What the exercise asks: Please output the stretch of the listing below that opens with the line containing "Zoltán is elmondta" and closes with the line containing "Horsemanship foi realizado", both of those lines included and every line reproduced unchanged. Leave the pictures out of your answer.

(Saved data entries)
╭──

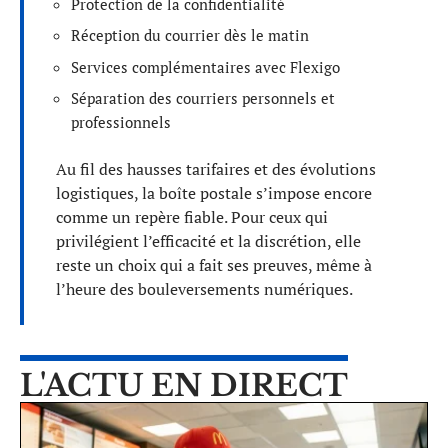
Protection de la confidentialité
Réception du courrier dès le matin
Services complémentaires avec Flexigo
Séparation des courriers personnels et
professionnels
Au fil des hausses tarifaires et des évolutions
logistiques, la boîte postale s’impose encore
comme un repère fiable. Pour ceux qui
privilégient l’efficacité et la discrétion, elle
reste un choix qui a fait ses preuves, même à
l’heure des bouleversements numériques.
L'ACTU EN DIRECT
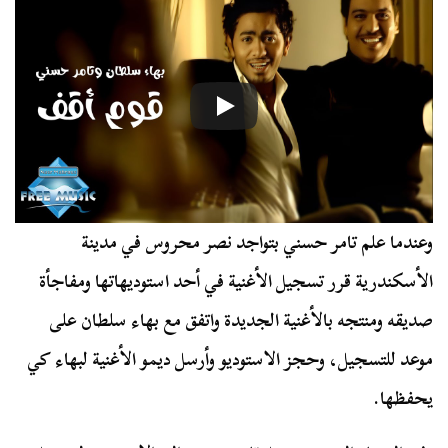
وعندما علم تامر حسني بتواجد نصر محروس في مدينة
الأسكندرية قرر تسجيل الأغنية في أحد استوديهاتها ومفاجأة
صديقه ومنتجه بالأغنية الجديدة واتفق مع بهاء سلطان على
موعد للتسجيل، وحجز الاستوديو وأرسل ديمو الأغنية لبهاء كي
يحفظها.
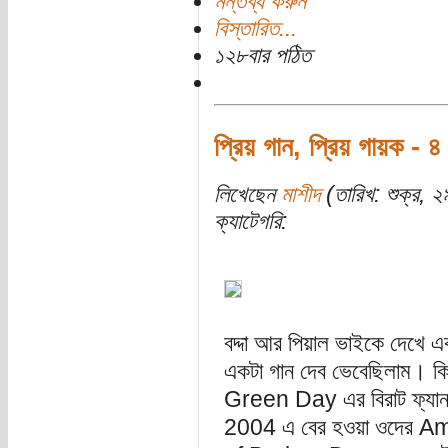
মন্তব্য করুন
বিস্তারিত...
১২৮বার পঠিত
প্রিয় গান, প্রিয় গায়ক - ৪
লিখেছেন
মাশীদ
(তারিখ: শুক্র, ২
ক্যাটেগরি:
বদ্দা আর পিয়াল ভাইকে দেখে এ
একটা গান দেব ভেবেছিলাম। কি
Green Day এর বিরাট ফ্যান ন
2004 এ বের হওয়া ওদের Am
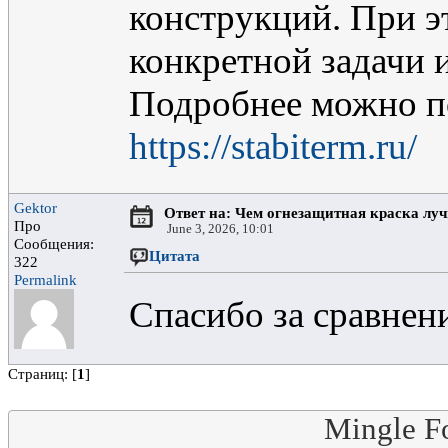
конструкций. При э
конкретной задачи 
Подробнее можно п
https://stabiterm.ru/
Gektor
Ответ на: Чем огнезащитная краска лу
Про
June 3, 2026, 10:01
Сообщения:
Цитата
322
Permalink
Спасибо за сравнени
Страниц: [
1
]
Mingle F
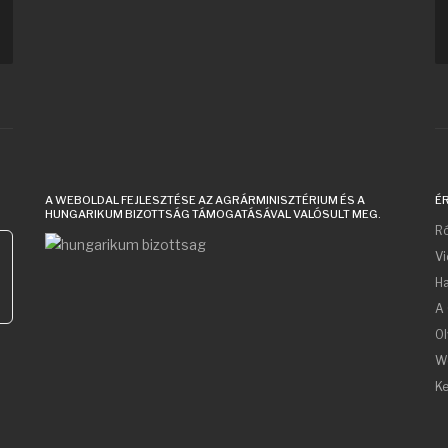
A WEBOLDAL FEJLESZTÉSE AZ AGRÁRMINISZTÉRIUM ÉS A
É
HUNGARIKUM BIZOTTSÁG TÁMOGATÁSÁVAL VALÓSULT MEG.
Ró
V
Ha
A 
Ol
W
Ke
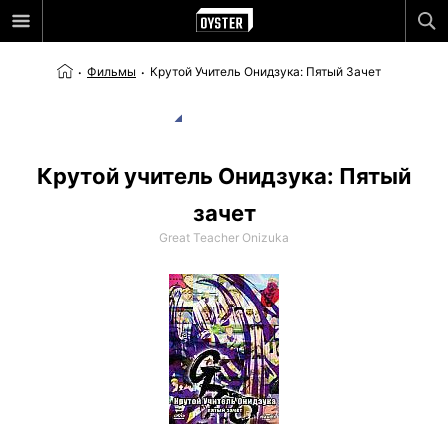
Фильмы
Крутой Учитель Онидзука: Пятый Зачет
Крутой учитель Онидзука: Пятый
зачет
Great Teacher Onizuka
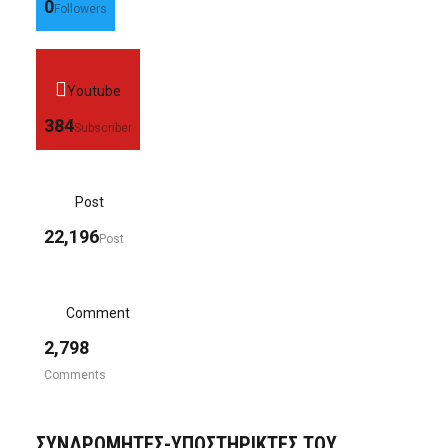
0
Followers
Youtube
384
Subscriber
Post
22,196
Post
Comment
2,798
Comments
ΣΥΝΔΡΟΜΗΤΈΣ-ΥΠΟΣΤΗΡΙΚΤΈΣ ΤΟΥ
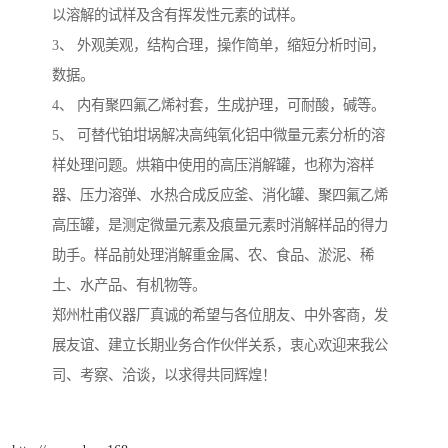
以溶解的试样及含有挥发性元素的试样。
3、 外观美观，结构合理，操作简单，缩短分析时间，
数据。
4、 内有聚四氟乙烯衬套，生成护理，可耐酸，碱等。
5、 可替代铂坩埚解决高纯氧化铝中微量元素分析的溶
样处理问题。烘箱中使用的高压消解罐，也称为溶样
器、压力溶弹、水热合成反应釜、消化罐、聚四氟乙烯
高压罐，是测定微量元素及痕量元素时消解样品的得力
助手。样品前处理消解重金属、农、食品、淤泥、稀
土、水产品、有机物等。
郑州杜甫仪器厂真诚的希望与各位朋友、中外客商，发
展友谊、建立长期业务合作伙伴关系，衷心欢迎来我公
司、考察、洽谈，以求得共同辉煌！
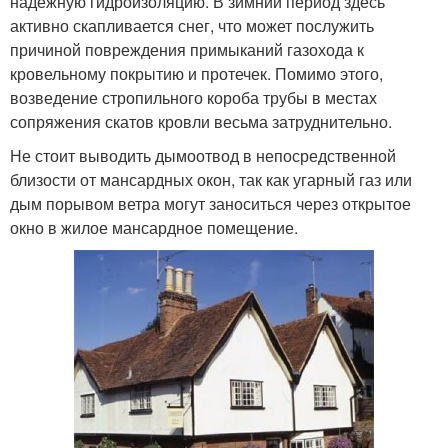
надежную гидроизоляцию. В зимний период здесь
активно скапливается снег, что может послужить
причиной повреждения примыканий газохода к
кровельному покрытию и протечек. Помимо этого,
возведение стропильного короба трубы в местах
сопряжения скатов кровли весьма затруднительно.
Не стоит выводить дымоотвод в непосредственной
близости от мансардных окон, так как угарный газ или
дым порывом ветра могут заноситься через открытое
окно в жилое мансардное помещение.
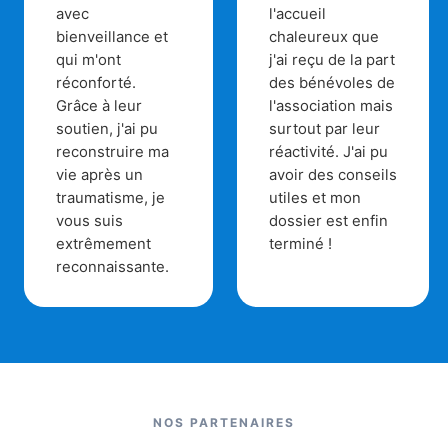
avec
l'accueil
bienveillance et
chaleureux que
qui m'ont
j'ai reçu de la part
réconforté.
des bénévoles de
Grâce à leur
l'association mais
soutien, j'ai pu
surtout par leur
reconstruire ma
réactivité. J'ai pu
vie après un
avoir des conseils
traumatisme, je
utiles et mon
vous suis
dossier est enfin
extrêmement
terminé !
reconnaissante.
NOS PARTENAIRES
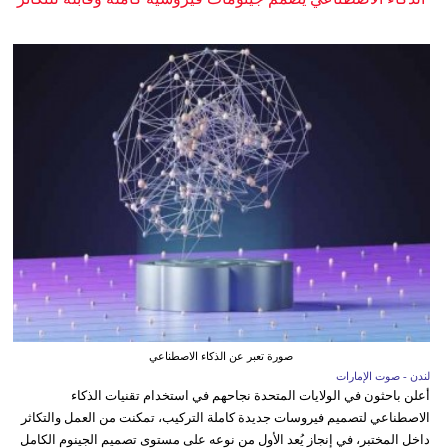
صورة تعبر عن الذكاء الاصطناعي
لندن - صوت الإمارات
أعلن باحثون في الولايات المتحدة نجاحهم في استخدام تقنيات الذكاء
الاصطناعي لتصميم فيروسات جديدة كاملة التركيب، تمكنت من العمل والتكاثر
داخل المختبر، في إنجاز يُعد الأول من نوعه على مستوى تصميم الجينوم الكامل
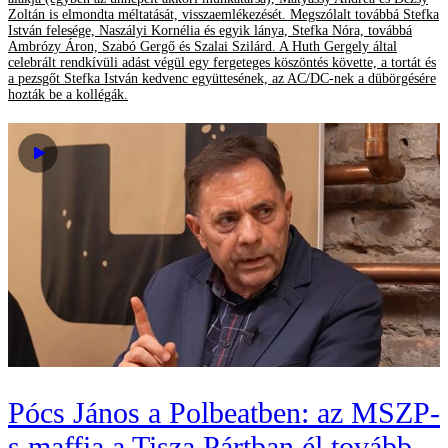
Zoltán is elmondta méltatását, visszaemlékezését. Megszólalt továbbá Stefka
István felesége, Naszályi Kornélia és egyik lánya, Stefka Nóra, továbbá
Ambrózy Áron, Szabó Gergő és Szalai Szilárd. A Huth Gergely által
celebrált rendkívüli adást végül egy fergeteges köszöntés követte, a tortát és
a pezsgőt Stefka István kedvenc együttesének, az AC/DC-nek a dübörgésére
hozták be a kollégák.
Pócs János a Polbeatben: az MSZP-
s maffia a Tisza Pártban él tovább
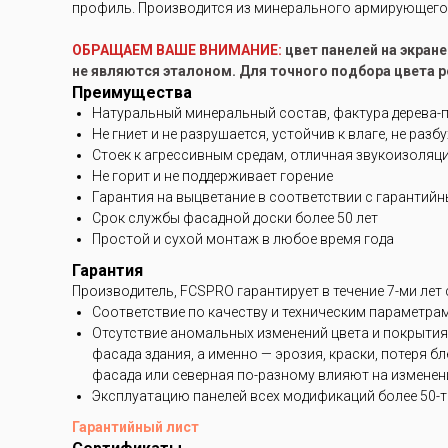
профиль. Производится из минерального армирующего 
ОБРАЩАЕМ ВАШЕ ВНИМАНИЕ:
цвет панелей на экран
не являются эталоном. Для точного подбора цвета 
Преимущества
Натуральный минеральный состав, фактура дерева-
Не гниет и не разрушается, устойчив к влаге, не разб
Стоек к агрессивным средам, отличная звукоизоляц
Не горит и не поддерживает горение
Гарантия на выцветание в соответствии с гарантий
Срок службы фасадной доски более 50 лет
Простой и сухой монтаж в любое время года
Гарантия
Производитель, FCSPRO гарантирует в течение 7-ми лет
Соответствие по качеству и техническим параметра
Отсутствие аномальных изменений цвета и покрытия
фасада здания, а именно — эрозия, краски, потеря 
фасада или северная по-разному влияют на изменени
Эксплуатацию панелей всех модификаций более 50-ти
Гарантийный лист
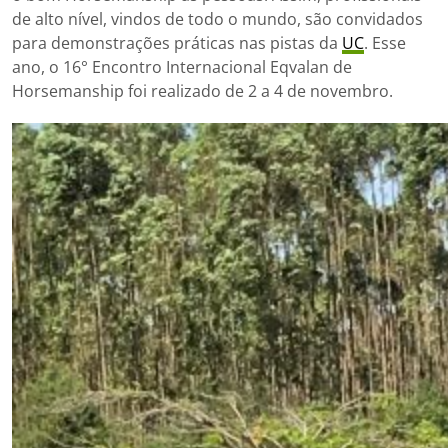
de alto nível, vindos de todo o mundo, são convidados
para demonstrações práticas nas pistas da
UC
. Esse
ano, o 16° Encontro Internacional Eqvalan de
Horsemanship foi realizado de 2 a 4 de novembro.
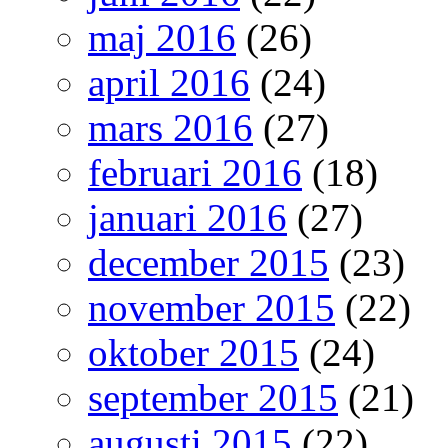
maj 2016
(26)
april 2016
(24)
mars 2016
(27)
februari 2016
(18)
januari 2016
(27)
december 2015
(23)
november 2015
(22)
oktober 2015
(24)
september 2015
(21)
augusti 2015
(22)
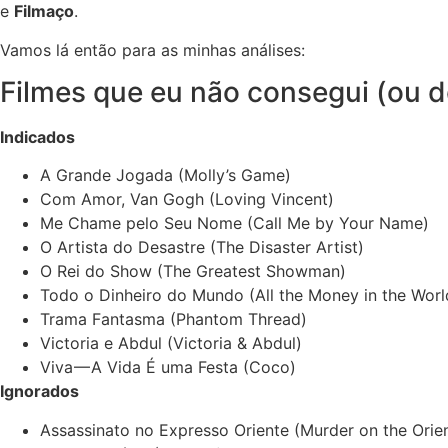
e
Filmaço
.
Vamos lá então para as minhas análises:
Filmes que eu não consegui (ou des
Indicados
A Grande Jogada (Molly’s Game)
Com Amor, Van Gogh (Loving Vincent)
Me Chame pelo Seu Nome (Call Me by Your Name)
O Artista do Desastre (The Disaster Artist)
O Rei do Show (The Greatest Showman)
Todo o Dinheiro do Mundo (All the Money in the Worl
Trama Fantasma (Phantom Thread)
Victoria e Abdul (Victoria & Abdul)
Viva — A Vida É uma Festa (Coco)
Ignorados
Assassinato no Expresso Oriente (Murder on the Orie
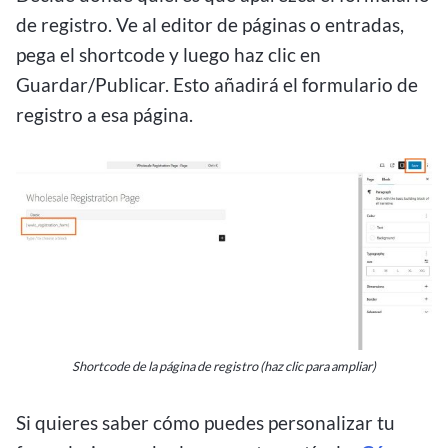
de registro. Ve al editor de páginas o entradas,
pega el shortcode y luego haz clic en
Guardar/Publicar. Esto añadirá el formulario de
registro a esa página.
Shortcode de la página de registro (haz clic para ampliar)
Si quieres saber cómo puedes personalizar tu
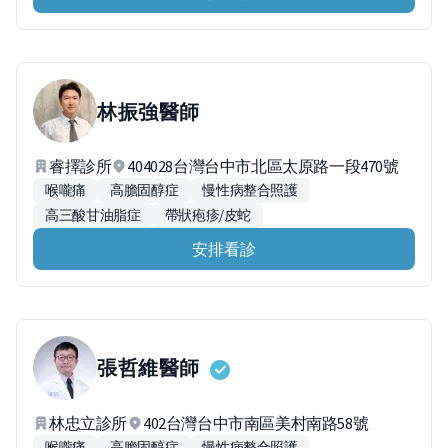
林振強
醫師
睿擇診所
404028台灣台中市北區太原路一段470號
喉嚨痛
高膽固醇症
慢性病整合照護
高三酸甘油脂症
帶狀疱疹/皮蛇
安排看診
張哲維
醫師
林忠立診所
402台灣台中市南區美村南路58號
喉嚨痛
高膽固醇症
慢性病整合照護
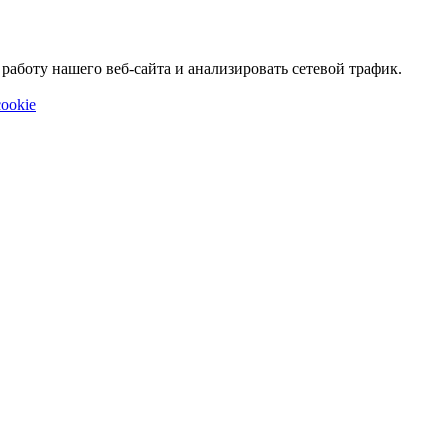
аботу нашего веб-сайта и анализировать сетевой трафик.
ookie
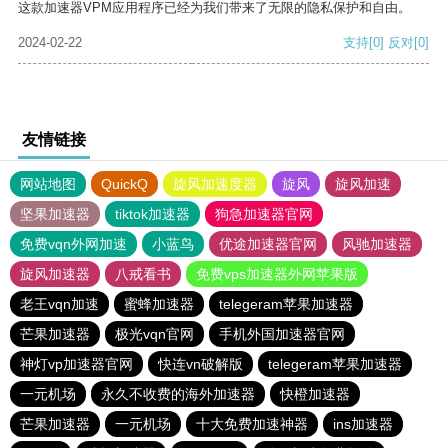
这款加速器VPM应用程序已经为我们带来了无限的隐私保护和自由。
2024-02-22
支持
[0]
反对
[0]
友情链接
网站地图
QuickQ
旋风加速度器
旋风
旋风加速
坚果加速器
tiktok加速器
狗急加速器官网
免费vqn外网加速
小蓝鸟
优途加速器官网
风驰加速器
旋风加速器
八戒看书
免费vps加速器外网苹果版
老王vqn加速
蜜蜂加速器
telegeram苹果加速器
芒果加速器
极光vqn官网
手机外国加速器官网
神灯vp加速器官网
快连vn破解版
telegeram苹果加速器
一元机场
永久不收费的海外加速器
快橙加速器
芒果加速器
一元机场
十大免费加速神器
ins加速器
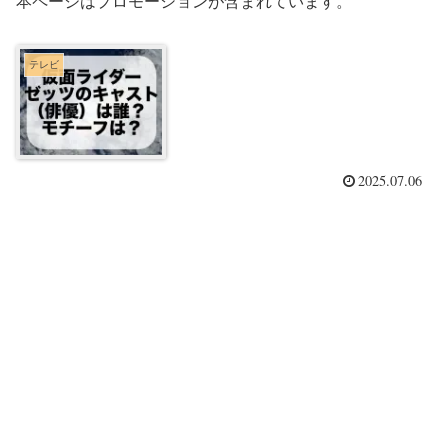
本ページはプロモーションが含まれています。
テレビ
2025.07.06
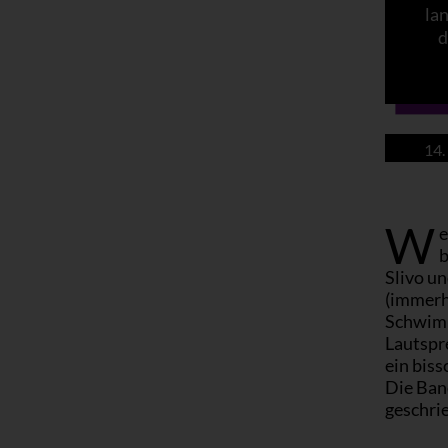
la
d
14.
W
e
b
Slivo u
(immerh
Schwimm
Lautspre
ein biss
Die Band
geschri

╰──

Response to the task:
Zoltán is elmondta méltatását, visszaemlékezését. Megszólalt továbbá Stefka
István felesége, Naszályi Kornélia és egyik lánya, Stefka Nóra, továbbá
Ambrózy Áron, Szabó Gergő és Szalai Szilárd. A Huth Gergely által
celebrált rendkívüli adást végül egy fergeteges köszöntés követte, a tortát és
a pezsgőt Stefka István kedvenc együttesének, az AC/DC-nek a dübörgésére
hozták be a kollégák.
Pócs János a Polbeatben: az MSZP-
s maffia a Tisza Pártban él tovább
профиль. Производится из минерального армирующего 
ОБРАЩАЕМ ВАШЕ ВНИМАНИЕ:
цвет панелей на экран
не являются эталоном. Для точного подбора цвета 
Преимущества
Натуральный минеральный состав, фактура дерева-
Не гниет и не разрушается, устойчив к влаге, не разб
Стоек к агрессивным средам, отличная звукоизоляц
Не горит и не поддерживает горение
Гарантия на выцветание в соответствии с гарантий
Срок службы фасадной доски более 50 лет
Простой и сухой монтаж в любое время года
Гарантия
Производитель, FCSPRO гарантирует в течение 7-ми лет
Соответствие по качеству и техническим параметра
Отсутствие аномальных изменений цвета и покрытия
фасада здания, а именно — эрозия, краски, потеря 
фасада или северная по-разному влияют на изменени
Эксплуатацию панелей всех модификаций более 50-ти
Гарантийный лист
de alto nível, vindos de todo o mundo, são convidados
para demonstrações práticas nas pistas da
UC
. Esse
ano, o 16° Encontro Internacional Eqvalan de
Horsemanship foi realizado de 2 a 4 de novembro.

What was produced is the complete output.